### Work to complete:
A single number is expected: the count of lines in the records below that contain "important".

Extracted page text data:
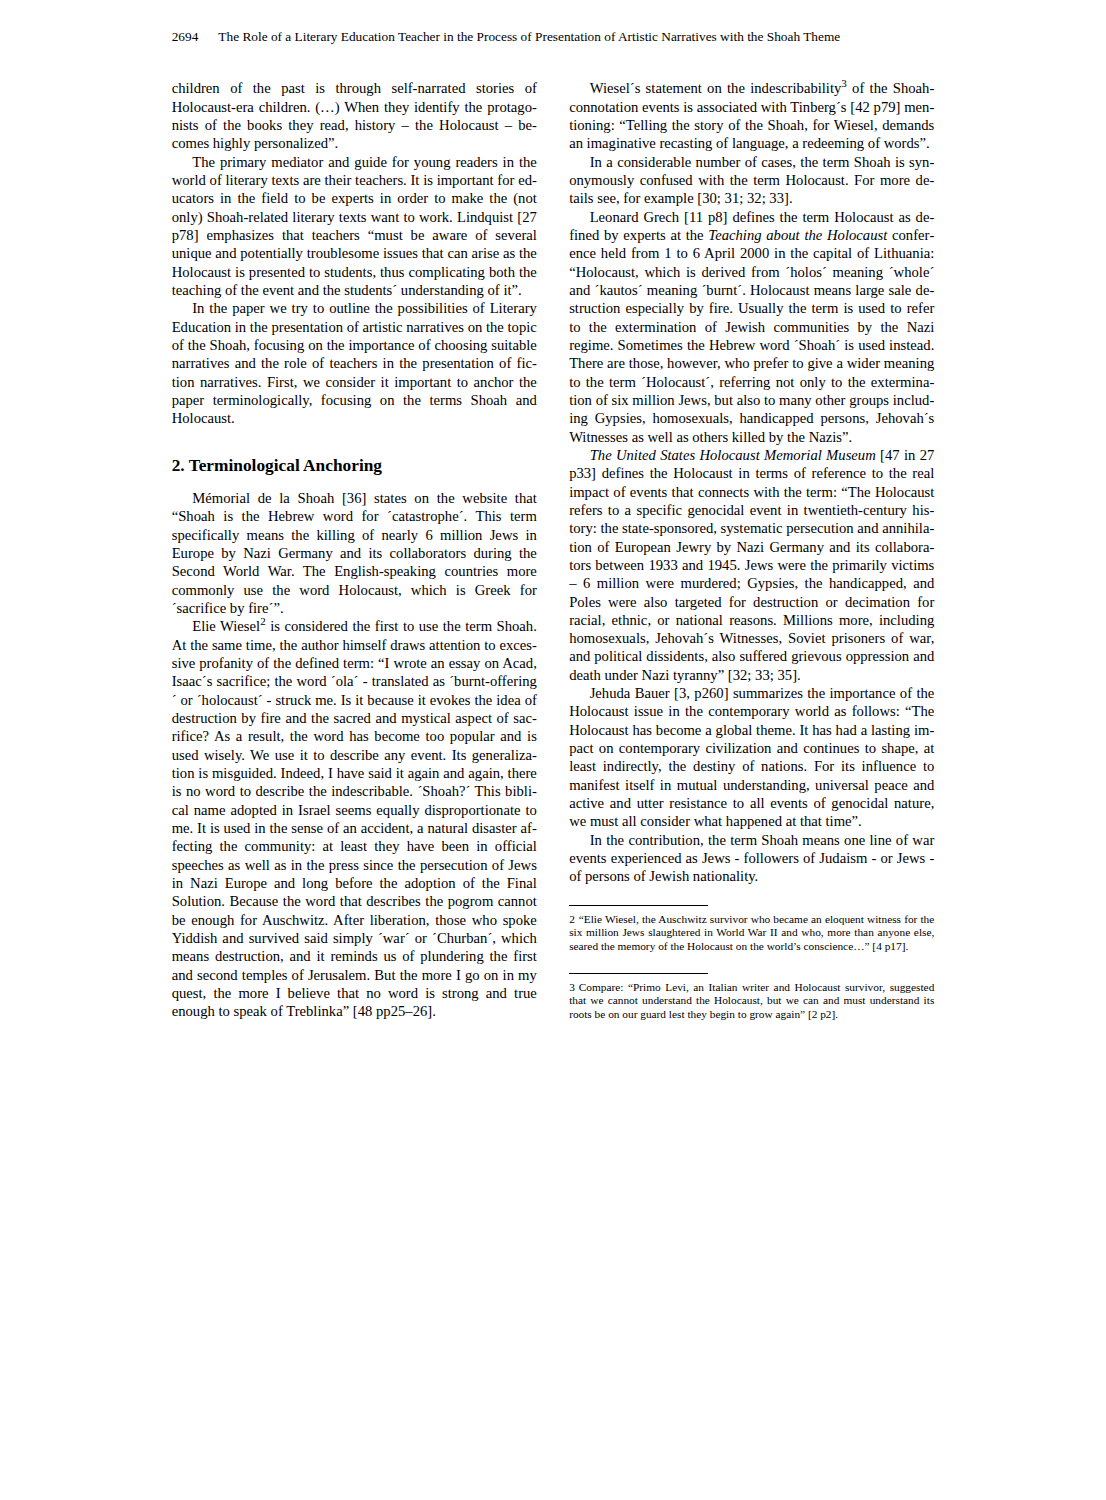2694 The Role of a Literary Education Teacher in the Process of Presentation of Artistic Narratives with the Shoah Theme
children of the past is through self-narrated stories of Holocaust-era children. (…) When they identify the protagonists of the books they read, history – the Holocaust – becomes highly personalized”.
The primary mediator and guide for young readers in the world of literary texts are their teachers. It is important for educators in the field to be experts in order to make the (not only) Shoah-related literary texts want to work. Lindquist [27 p78] emphasizes that teachers “must be aware of several unique and potentially troublesome issues that can arise as the Holocaust is presented to students, thus complicating both the teaching of the event and the students´ understanding of it”.
In the paper we try to outline the possibilities of Literary Education in the presentation of artistic narratives on the topic of the Shoah, focusing on the importance of choosing suitable narratives and the role of teachers in the presentation of fiction narratives. First, we consider it important to anchor the paper terminologically, focusing on the terms Shoah and Holocaust.
2. Terminological Anchoring
Mémorial de la Shoah [36] states on the website that “Shoah is the Hebrew word for ´catastrophe´. This term specifically means the killing of nearly 6 million Jews in Europe by Nazi Germany and its collaborators during the Second World War. The English-speaking countries more commonly use the word Holocaust, which is Greek for ´sacrifice by fire´”.
Elie Wiesel2 is considered the first to use the term Shoah. At the same time, the author himself draws attention to excessive profanity of the defined term: “I wrote an essay on Acad, Isaac´s sacrifice; the word ´ola´ - translated as ´burnt-offering´ or ´holocaust´ - struck me. Is it because it evokes the idea of destruction by fire and the sacred and mystical aspect of sacrifice? As a result, the word has become too popular and is used wisely. We use it to describe any event. Its generalization is misguided. Indeed, I have said it again and again, there is no word to describe the indescribable. ´Shoah?´ This biblical name adopted in Israel seems equally disproportionate to me. It is used in the sense of an accident, a natural disaster affecting the community: at least they have been in official speeches as well as in the press since the persecution of Jews in Nazi Europe and long before the adoption of the Final Solution. Because the word that describes the pogrom cannot be enough for Auschwitz. After liberation, those who spoke Yiddish and survived said simply ´war´ or ´Churban´, which means destruction, and it reminds us of plundering the first and second temples of Jerusalem. But the more I go on in my quest, the more I believe that no word is strong and true enough to speak of Treblinka” [48 pp25–26].
Wiesel´s statement on the indescribability3 of the Shoah-connotation events is associated with Tinberg´s [42 p79] mentioning: “Telling the story of the Shoah, for Wiesel, demands an imaginative recasting of language, a redeeming of words”.
In a considerable number of cases, the term Shoah is synonymously confused with the term Holocaust. For more details see, for example [30; 31; 32; 33].
Leonard Grech [11 p8] defines the term Holocaust as defined by experts at the Teaching about the Holocaust conference held from 1 to 6 April 2000 in the capital of Lithuania: “Holocaust, which is derived from ´holos´ meaning ´whole´ and ´kautos´ meaning ´burnt´. Holocaust means large sale destruction especially by fire. Usually the term is used to refer to the extermination of Jewish communities by the Nazi regime. Sometimes the Hebrew word ´Shoah´ is used instead. There are those, however, who prefer to give a wider meaning to the term ´Holocaust´, referring not only to the extermination of six million Jews, but also to many other groups including Gypsies, homosexuals, handicapped persons, Jehovah´s Witnesses as well as others killed by the Nazis”.
The United States Holocaust Memorial Museum [47 in 27 p33] defines the Holocaust in terms of reference to the real impact of events that connects with the term: “The Holocaust refers to a specific genocidal event in twentieth-century history: the state-sponsored, systematic persecution and annihilation of European Jewry by Nazi Germany and its collaborators between 1933 and 1945. Jews were the primarily victims – 6 million were murdered; Gypsies, the handicapped, and Poles were also targeted for destruction or decimation for racial, ethnic, or national reasons. Millions more, including homosexuals, Jehovah´s Witnesses, Soviet prisoners of war, and political dissidents, also suffered grievous oppression and death under Nazi tyranny” [32; 33; 35].
Jehuda Bauer [3, p260] summarizes the importance of the Holocaust issue in the contemporary world as follows: “The Holocaust has become a global theme. It has had a lasting impact on contemporary civilization and continues to shape, at least indirectly, the destiny of nations. For its influence to manifest itself in mutual understanding, universal peace and active and utter resistance to all events of genocidal nature, we must all consider what happened at that time”.
In the contribution, the term Shoah means one line of war events experienced as Jews - followers of Judaism - or Jews - of persons of Jewish nationality.
2“Elie Wiesel, the Auschwitz survivor who became an eloquent witness for the six million Jews slaughtered in World War II and who, more than anyone else, seared the memory of the Holocaust on the world’s conscience…” [4 p17].
3 Compare: “Primo Levi, an Italian writer and Holocaust survivor, suggested that we cannot understand the Holocaust, but we can and must understand its roots be on our guard lest they begin to grow again” [2 p2].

### Task output:
2